Lovers chill out before hopping into bed

By cooling the ardour of ladybirds scientists have done farmers a favour, report Mark Rowe and Harry Pugh

Conventional wisdom has it that a cold shower helps calm down our overactive sexual hormones. The same principle also appears to do the trick for ladybirds. Scientists have established that ladybirds placed in refrigerators will lay their eggs in the summer rather than in spring. The experiment is part of an attempt to find a way of combating the infestation of aphids which threatens hop crops in the summer months

Aphids are the ladybird's favourite food but by mid-summer the typical ladybird is usually plump and sated by its springtime diet, and the new- born grubs are reaching the pupa stage where they do not eat. As a result, aphids thrive during what is effectively a "close season".

By slowing down the reproductive process of the ladybirds, scientists hope that ladybirds will find their appetite in summer and help reduce the numbers of aphids at a time when their infestation is at its worst for hop farmers.
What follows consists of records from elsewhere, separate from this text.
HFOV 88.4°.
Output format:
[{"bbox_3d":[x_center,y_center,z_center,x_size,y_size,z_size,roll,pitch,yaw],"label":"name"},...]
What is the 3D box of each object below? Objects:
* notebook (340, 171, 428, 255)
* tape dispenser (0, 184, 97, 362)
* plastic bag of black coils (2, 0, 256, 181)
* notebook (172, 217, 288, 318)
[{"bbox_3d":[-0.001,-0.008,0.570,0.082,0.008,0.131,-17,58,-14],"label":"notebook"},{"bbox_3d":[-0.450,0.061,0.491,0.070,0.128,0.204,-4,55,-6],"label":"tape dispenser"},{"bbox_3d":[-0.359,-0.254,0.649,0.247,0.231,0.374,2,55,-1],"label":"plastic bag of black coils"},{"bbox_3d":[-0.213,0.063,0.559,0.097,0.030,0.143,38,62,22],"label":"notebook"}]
The green method of pest control is finding favour with farmers at a time when aphids are showing increasing resistance to chemical insecticides.

The experiment is being carried out by scientists at the Rosemaund Research Station of the Agriculture Development Advisory Service near Hereford. They collected thousands of ladybirds and put them in refrigerators to cool their sexual ardour. As a result, their mating, egg laying and grub hatching have been delayed until the final weeks of August.

The experiment is being carried out on hop fields around the research station in Hereford. The ladybirds are effectively put into hibernation for three months until being woken in August.

Roger Umpelby, senior entomologist at the research station, said the experiment appeared to be working. "It's simplistic to say we altered their lifestyle by just putting them into a fridge but basically that is what happened," he said. "A whole lot of other things had to be taken into consideration including their general fitness, the amount of food and water they were consuming and other factors.

"It was a very complex experiment but it seems to be working. The grubs are extremely active now and are munching up the aphids furiously. It also means the adult ladybirds are at a stage where they have keen appetites, so they too are keeping down the aphid population."

Although the voracious appetite of the aphid makes any crop or garden flower a potential snack, hop fields are a particularly prized delicacy.

This causes problems for farmers since aphids have developed resistance to insecticides and are able to munch away at the cone of the hop, which is the important part of the crop for brewers. The theory is that a hungry ladybird and its larvae will relentlessly pursue the aphids down into the cones. Each ladybird eats about 5,000 aphids during its short life, using the protein for nine-hour mating sessions. However, ladybirds have been known to develop a penchant for human flesh if they manage to scoff all the available aphids. Mr Umpelby said: "We have environmentally manipulated the ladybirds to breed at a time that suits the hop industry. If they were left to nature it would be too early, or, with their second egg laying which happens in the autumn, too late."

A consultant to the hop industry, Jonathan Blackman, who is based at Rosemaund, said: "Aphids have always been a serious problem for hop growers by reducing the yield. But the ladybirds seem to have been tricked into altering their breeding habits and it seems to be working well and to be an effective method of control."

The idea of using insects rather than chemicals to control pests is gaining strength across the UK as farmers seek greener methods of protecting crops.

Another creature at the vanguard of the predatory insects is the rove beetle, Aleochara bilineata, which has an insatiable appetite for cabbage root fly maggots, which cause huge losses among crops. Farmers spend about pounds 9m a year on chemicals to attack this one pest alone.

Using predatory insects is already commonplace in commercial glasshouses. Most tomatoes grown under glass in Britain are protected in this way, rather than by chemical sprays.